START SUPPLIED TEXT

MOSCOW, October 1 (RIA Novosti) - China's first high-security biosafety laboratory equipped to handle Class 4 pathogens (P4), such as the deadly Ebola virus, is scheduled for use by December, the South China Morning Post reported Wednesday.

The development and opening of the lab comes "at a crucial moment," said Institut Merieux president Alain Merieux as quoted by the newspaper.

The P4 laboratory in Wuhan, Hubei province began construction in July 2011, as a joint project including the French bio-industrial firm, Institut Merieux, and the Chinese Academy of Sciences. Merieux hopes the lab can aid in the current Ebola epidemic in West Africa, according to the South China Morning Post.

"Now we are all working side by side on Ebola," the institute's president was quoted as saying by the newspaper.

Class 4 pathogens include viruses which pose a high risk to laboratory workers due to its dangerous human-to-human transmission. Viruses in this group usually have no effective treatments. Class 4 pathogens include smallpox, Crimean-Congo hemorrhagic fever, filoviruses, and the Ebola virus.

The current Ebola epidemic plaguing West Africa is the history's worst outbreak of the hemorrhagic virus. The epidemic began in southern Guinea at the end of 2013 and consequently spread to Liberia, Sierra Leone, Nigeria and Senegal. A separate outbreak is taking place in the Democratic Republic of Congo.

The Ebola outbreak has already killed more than 3,000 people, according to the World Health Organization (WHO). The US Centers for Disease Control and Prevention (CDC) published a report in mid-September stating that the Ebola death toll could reach up to 1.4 million by January 2015 should current trends continue.

Although there is no approved vaccine for the virus at the moment, countries such as Russia, the United States, the United Kingdom, Canada and Japan are working on medications.

END SUPPLIED TEXT
START DATA RECORDS

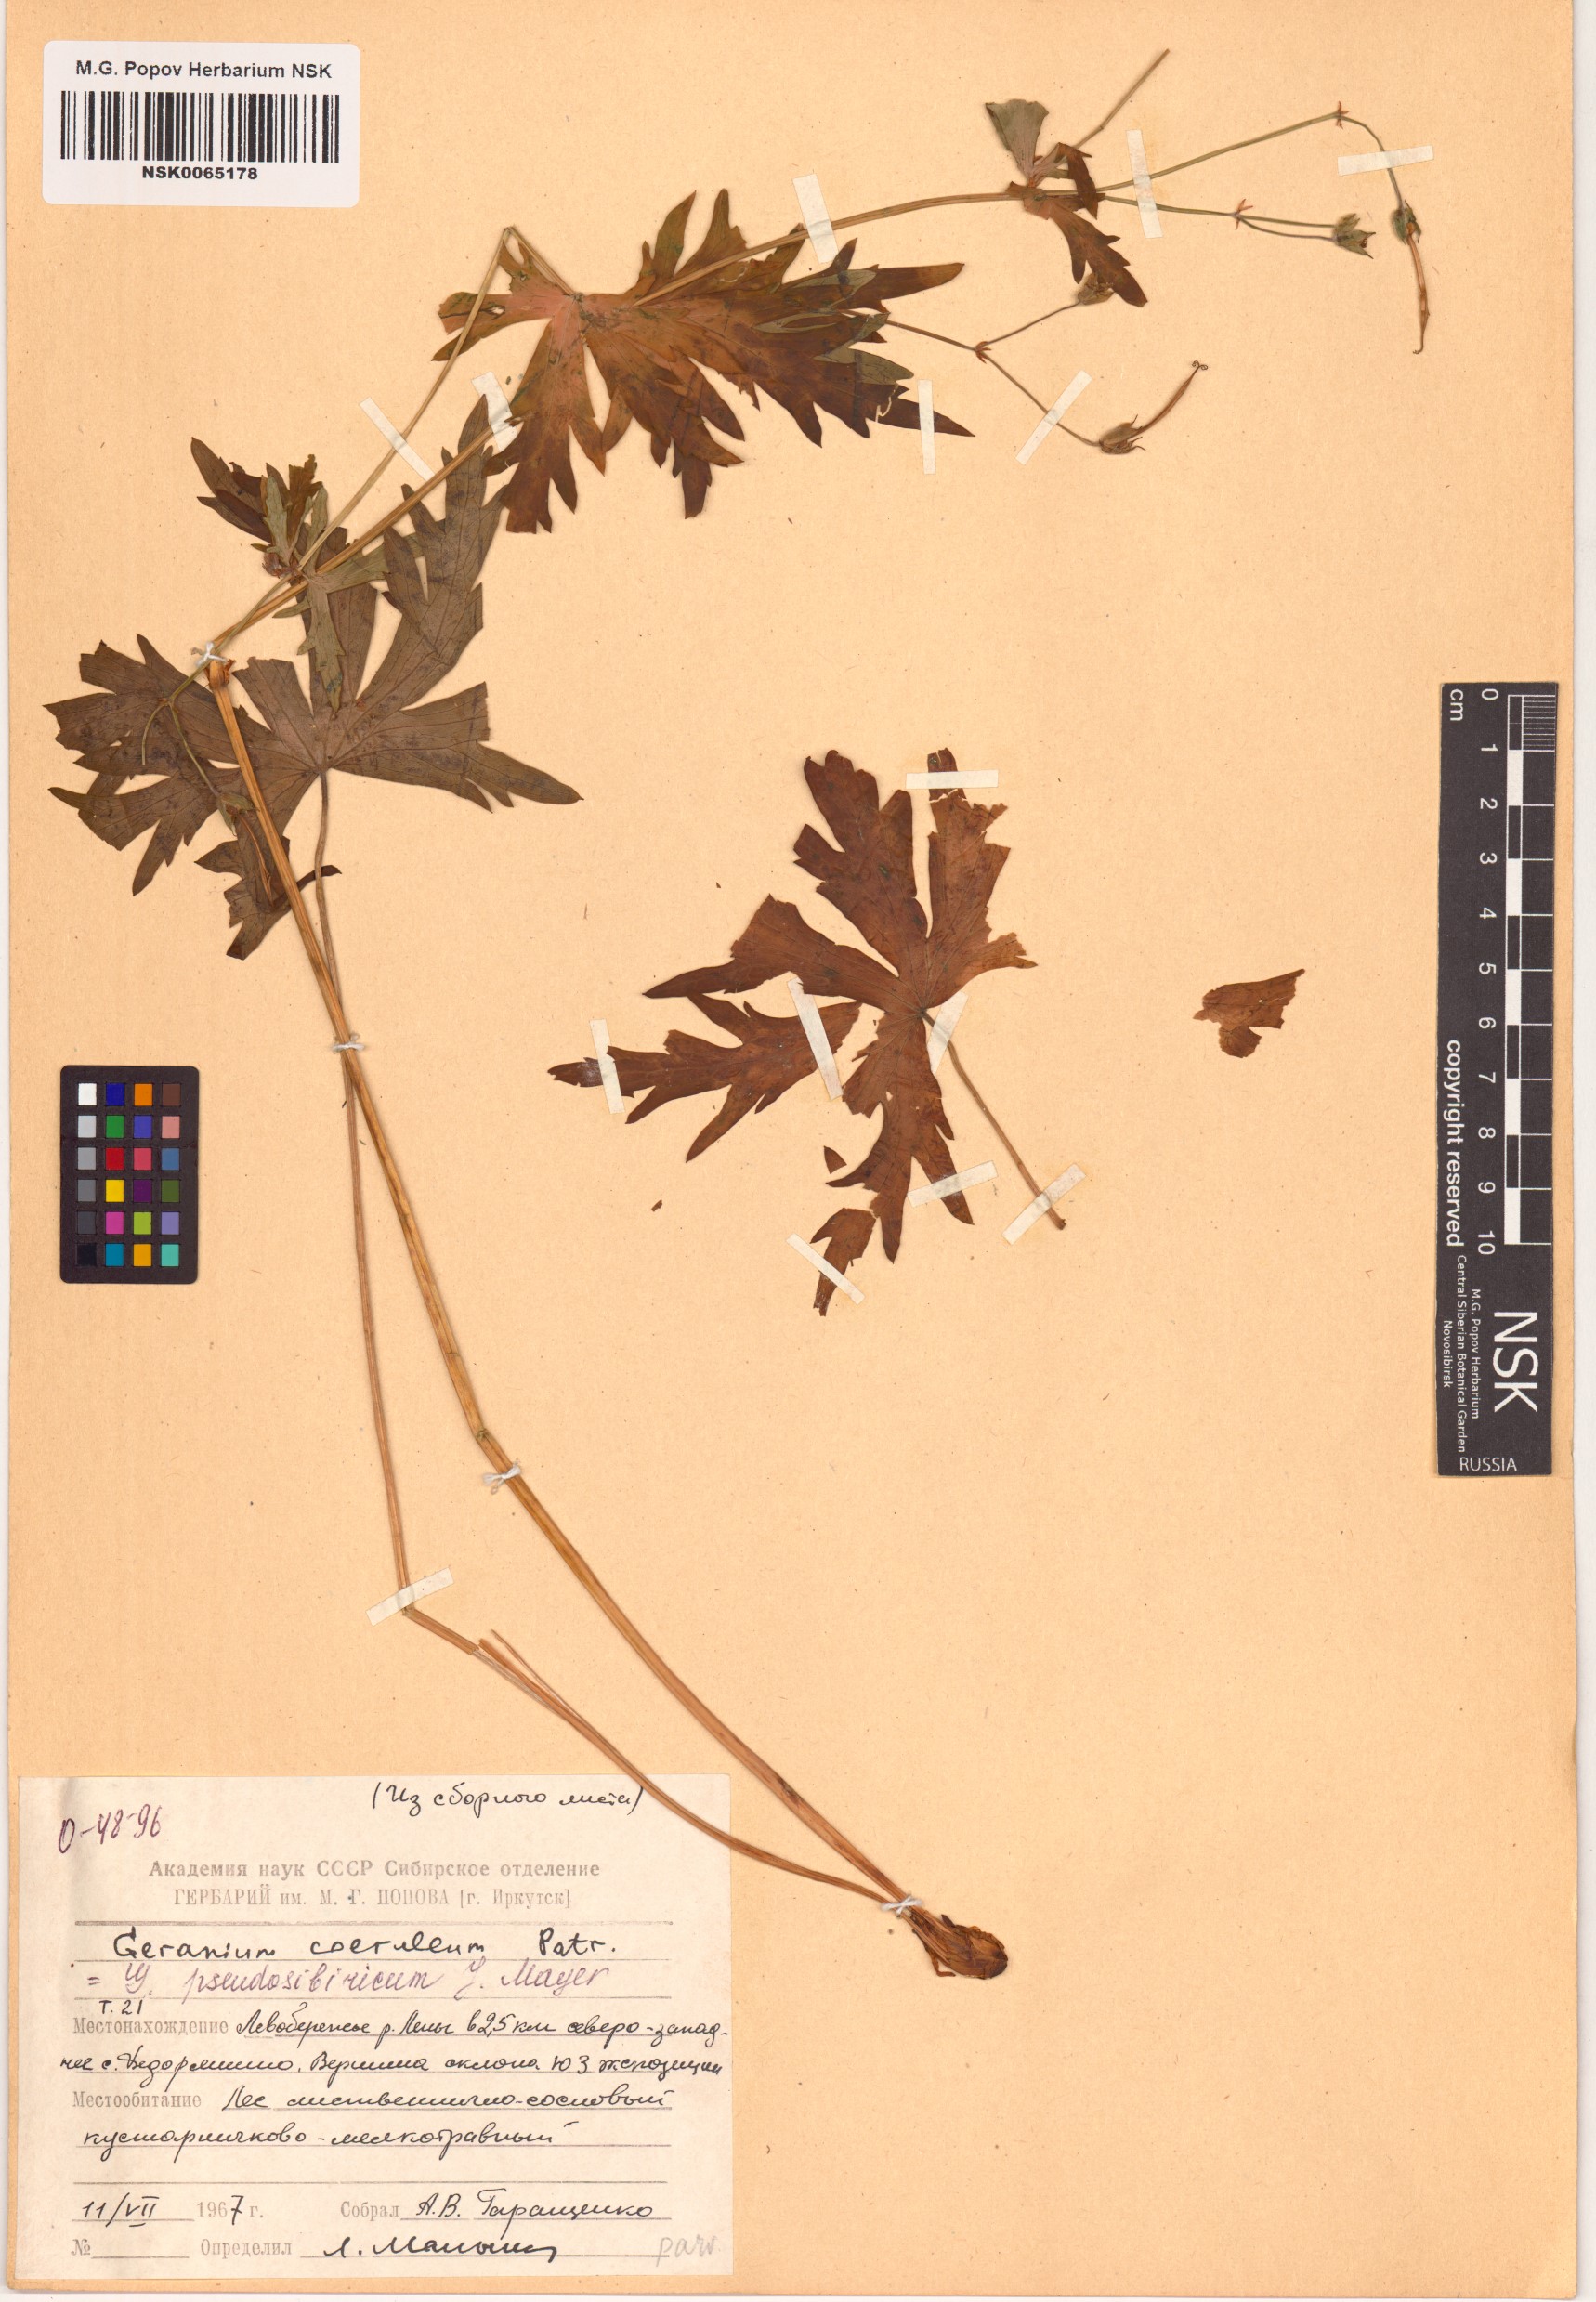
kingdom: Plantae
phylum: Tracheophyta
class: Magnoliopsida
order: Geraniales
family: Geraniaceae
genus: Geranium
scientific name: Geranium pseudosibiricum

END DATA RECORDS

• [DIRECTIONS]
Copy out the full news piece on China's first P4 biosafety lab word for word.

• [RESULT]
MOSCOW, October 1 (RIA Novosti) - China's first high-security biosafety laboratory equipped to handle Class 4 pathogens (P4), such as the deadly Ebola virus, is scheduled for use by December, the South China Morning Post reported Wednesday.

The development and opening of the lab comes "at a crucial moment," said Institut Merieux president Alain Merieux as quoted by the newspaper.

The P4 laboratory in Wuhan, Hubei province began construction in July 2011, as a joint project including the French bio-industrial firm, Institut Merieux, and the Chinese Academy of Sciences. Merieux hopes the lab can aid in the current Ebola epidemic in West Africa, according to the South China Morning Post.

"Now we are all working side by side on Ebola," the institute's president was quoted as saying by the newspaper.

Class 4 pathogens include viruses which pose a high risk to laboratory workers due to its dangerous human-to-human transmission. Viruses in this group usually have no effective treatments. Class 4 pathogens include smallpox, Crimean-Congo hemorrhagic fever, filoviruses, and the Ebola virus.

The current Ebola epidemic plaguing West Africa is the history's worst outbreak of the hemorrhagic virus. The epidemic began in southern Guinea at the end of 2013 and consequently spread to Liberia, Sierra Leone, Nigeria and Senegal. A separate outbreak is taking place in the Democratic Republic of Congo.

The Ebola outbreak has already killed more than 3,000 people, according to the World Health Organization (WHO). The US Centers for Disease Control and Prevention (CDC) published a report in mid-September stating that the Ebola death toll could reach up to 1.4 million by January 2015 should current trends continue.

Although there is no approved vaccine for the virus at the moment, countries such as Russia, the United States, the United Kingdom, Canada and Japan are working on medications.